A new joint report from leading real estate platform Wahi and Perch, a top digital mortgage platform, tracks how changes in mortgage payments and qualifying income requirements have shifted across 13 major markets from 2022–2025.
Ownership costs have dropped significantly in Toronto and Hamilton, while more affordable regions, like Quebec City and Calgary, are seeing the steepest increases.
Key insights from the report:
- Where costs dropped: Toronto and Hamilton saw more than 10% declines in monthly mortgage payments and qualifying income on 25-year mortgage amortization terms, the only markets with outright decreases.
- Where costs surged: Quebec City led the country with mortgage payments and required incomes up ~ 40%; Calgary also saw affordability erode as house prices in these cities climbed.
- Impact of 30-year amortizations, which were introduced in 2024 for first-time buyers and buyers of newly built homes:
- Six markets saw reduced qualifying incomes or monthly payments (including Toronto, Hamilton, Montreal, Ottawa, Victoria, and Vancouver).

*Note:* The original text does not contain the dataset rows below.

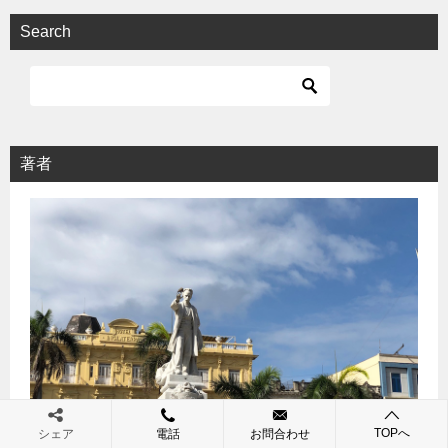
Search
著者
TOPへ
シェア
電話
お問合わせ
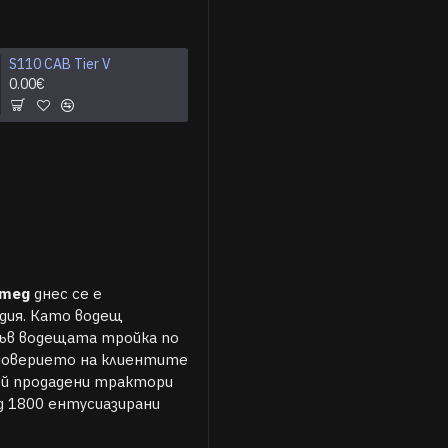
S110 CAB Tier V
S50 CAB Tier V
0.00€
0.00€
итед
днес се е
дия. Като водещ
във водещата тройка по
 доверието на клиентите
ой продадени трактори
д 1800 ентусиазирани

- When looking at longer amortizations combined with lower Ontario home prices, home ownership costs in Toronto and Hamilton decreased by 20–25%.
- Nationally, 30-year terms lowered average monthly payments by 11% and required incomes by 3%, compared to 2022.
- Affordability outlook: When changes to local incomes are taken into account (where a typical household is closer to the required income to buy), affordability improves at the national level as well as in seven markets between 2022 and 2025.